- **About this exercise**
Under this line sits a listing. Repeat exactly and only its lines from the one holding "vfov_deg: 53.1" through the one holding "exposure_s: 1/3247"; skip pictures.

- **Dataset records**
◆ ◆ ◆ ◆ ◆

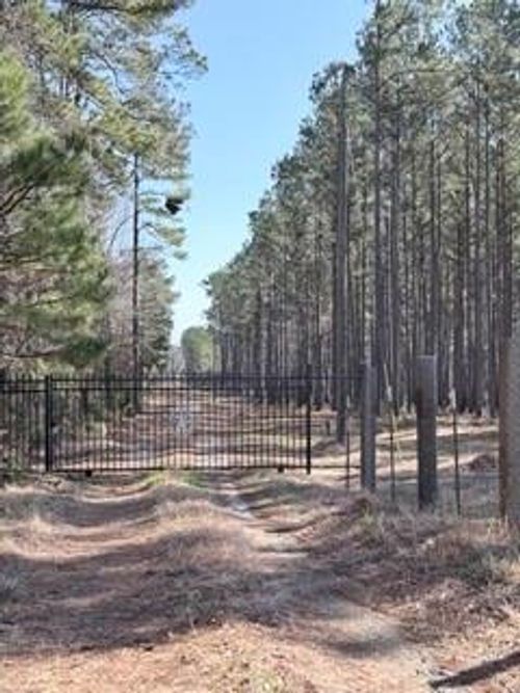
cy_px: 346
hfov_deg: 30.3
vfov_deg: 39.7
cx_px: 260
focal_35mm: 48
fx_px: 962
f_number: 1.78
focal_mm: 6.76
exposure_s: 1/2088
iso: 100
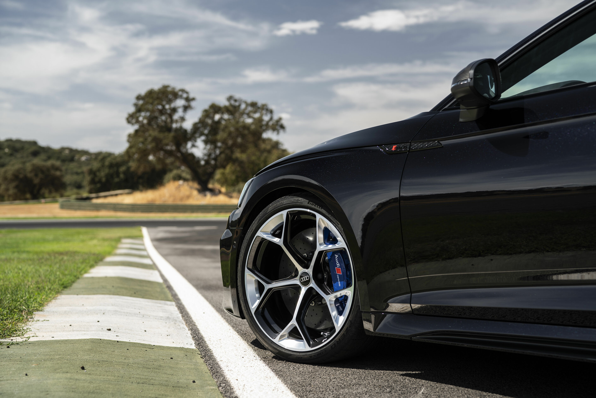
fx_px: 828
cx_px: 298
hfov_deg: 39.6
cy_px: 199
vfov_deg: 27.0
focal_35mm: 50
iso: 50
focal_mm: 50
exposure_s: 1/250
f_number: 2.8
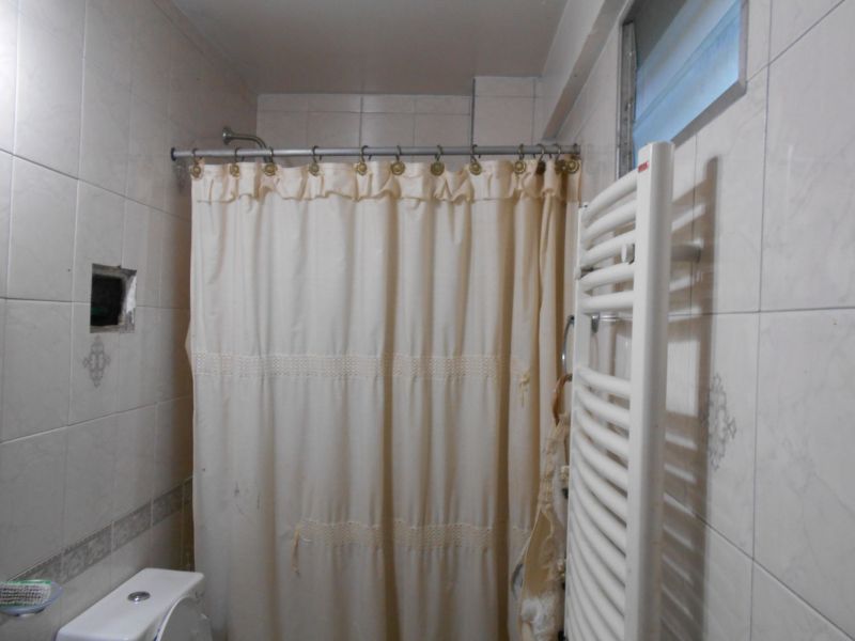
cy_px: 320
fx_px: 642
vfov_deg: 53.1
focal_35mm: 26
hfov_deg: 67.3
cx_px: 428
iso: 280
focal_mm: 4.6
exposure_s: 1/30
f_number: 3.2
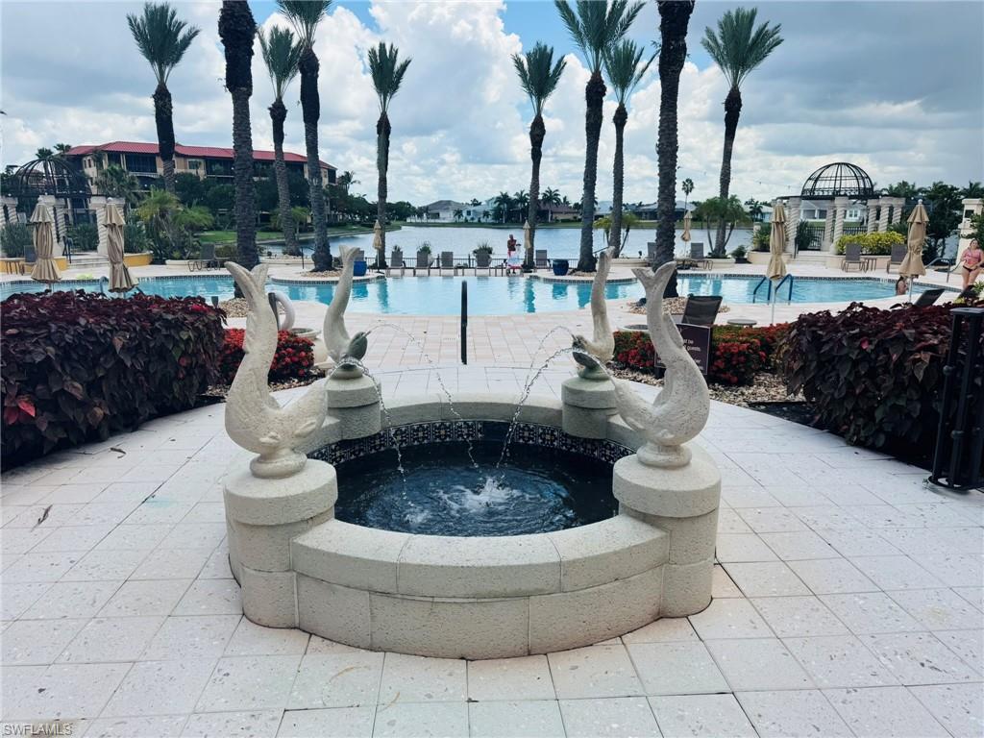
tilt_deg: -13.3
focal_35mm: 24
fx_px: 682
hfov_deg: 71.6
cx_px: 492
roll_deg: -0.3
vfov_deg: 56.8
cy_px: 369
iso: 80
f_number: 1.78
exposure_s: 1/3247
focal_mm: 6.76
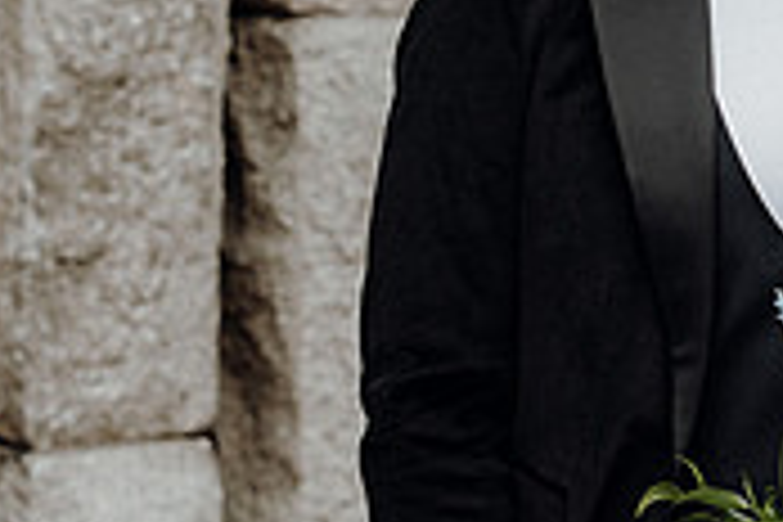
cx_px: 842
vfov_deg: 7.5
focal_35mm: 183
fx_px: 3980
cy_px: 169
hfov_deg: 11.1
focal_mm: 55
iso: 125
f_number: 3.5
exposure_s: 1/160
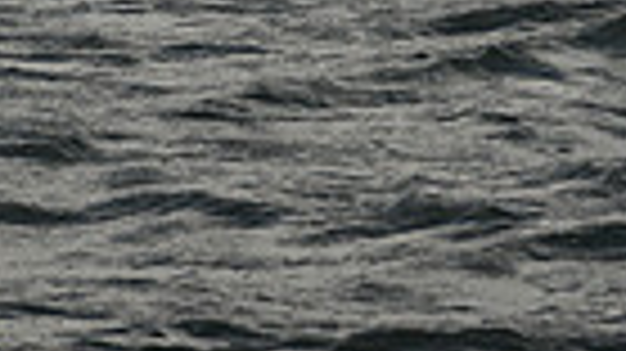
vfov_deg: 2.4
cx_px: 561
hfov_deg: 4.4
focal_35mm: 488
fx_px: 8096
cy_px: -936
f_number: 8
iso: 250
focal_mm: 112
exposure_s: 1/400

◆ ◆ ◆ ◆ ◆

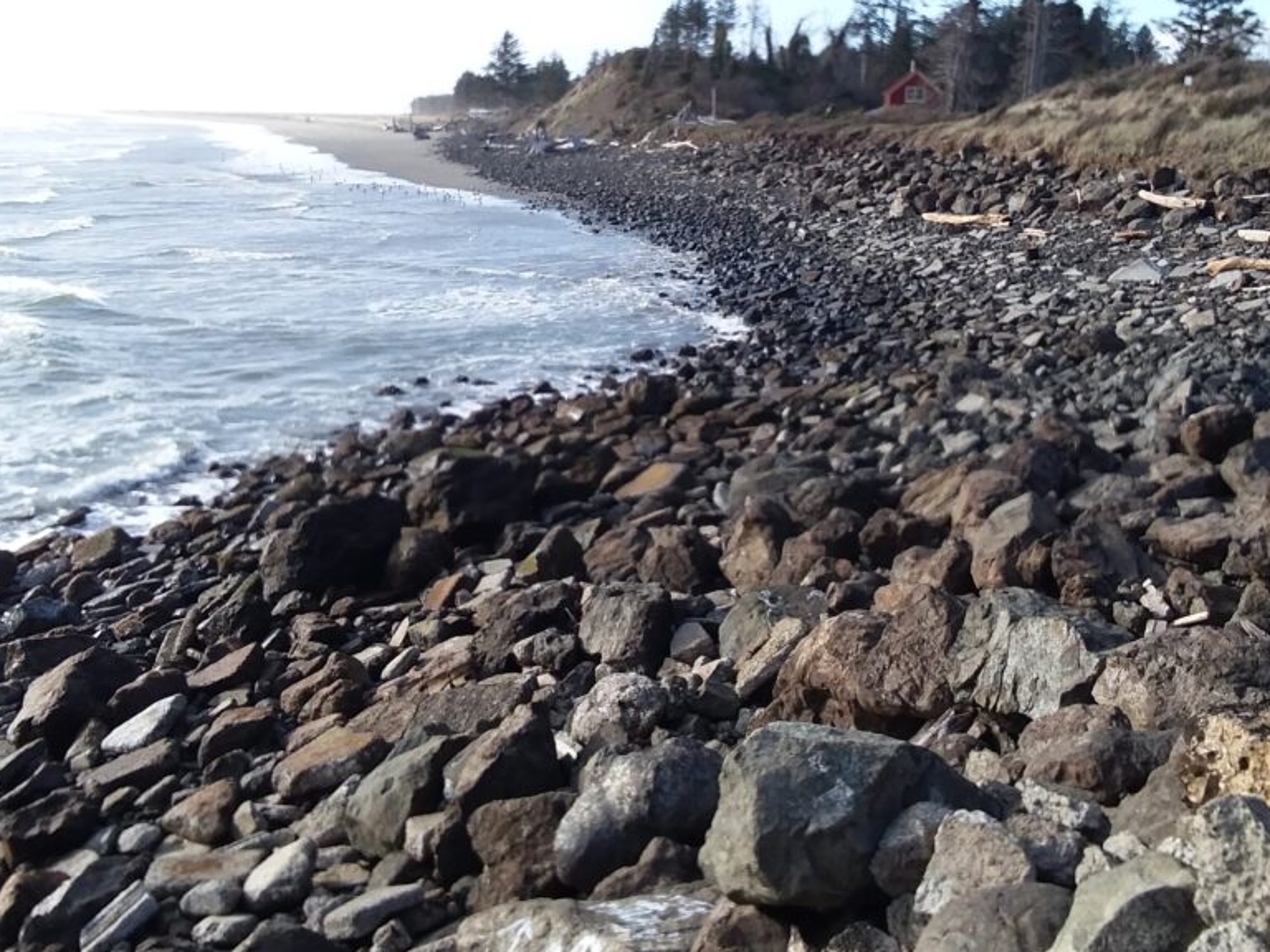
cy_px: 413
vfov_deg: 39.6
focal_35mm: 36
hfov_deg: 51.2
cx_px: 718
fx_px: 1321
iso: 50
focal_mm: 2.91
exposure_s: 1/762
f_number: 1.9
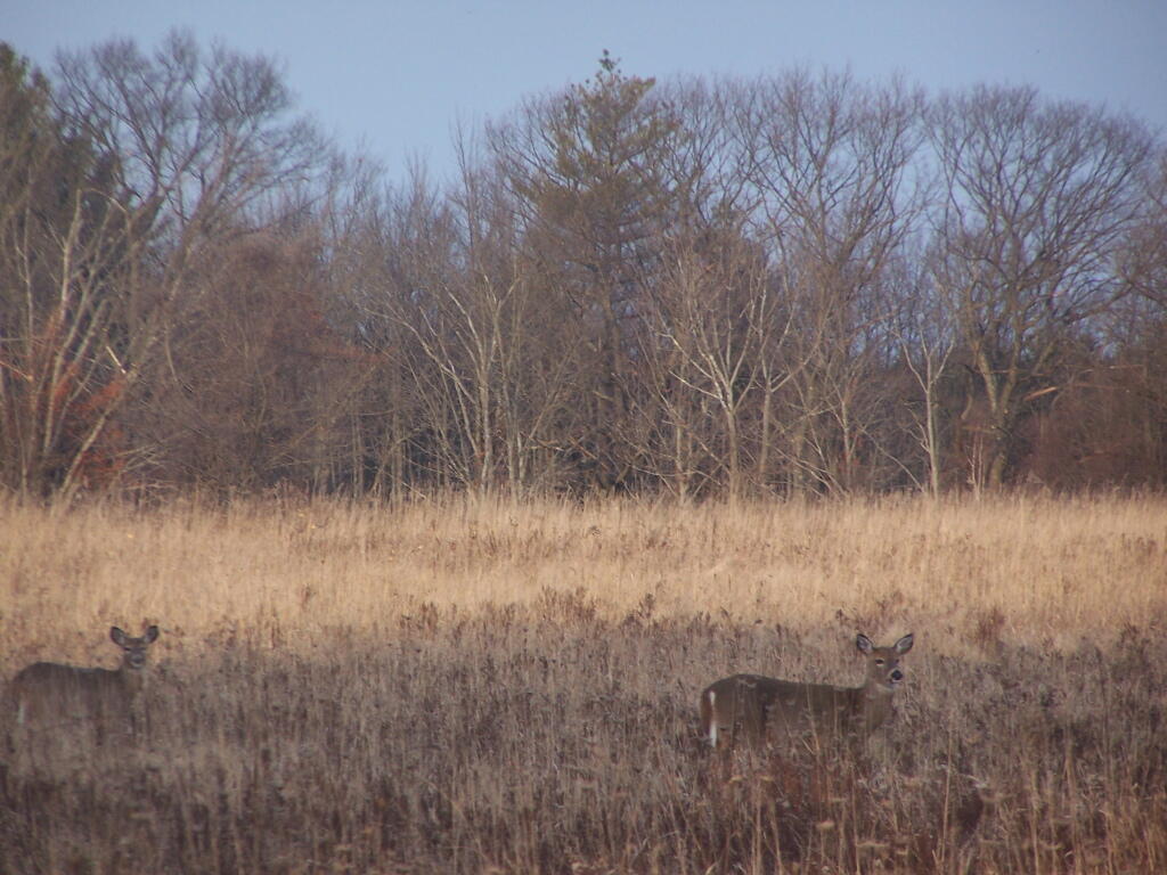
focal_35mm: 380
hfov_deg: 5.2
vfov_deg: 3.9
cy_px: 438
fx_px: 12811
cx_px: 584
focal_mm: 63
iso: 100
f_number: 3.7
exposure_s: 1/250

◆ ◆ ◆ ◆ ◆

- **Task output**
vfov_deg: 53.1
focal_35mm: 26
hfov_deg: 67.3
cx_px: 428
iso: 280
focal_mm: 4.6
exposure_s: 1/30
f_number: 3.2
tilt_deg: -13.3
focal_35mm: 24
fx_px: 682
hfov_deg: 71.6
cx_px: 492
roll_deg: -0.3
vfov_deg: 56.8
cy_px: 369
iso: 80
f_number: 1.78
exposure_s: 1/3247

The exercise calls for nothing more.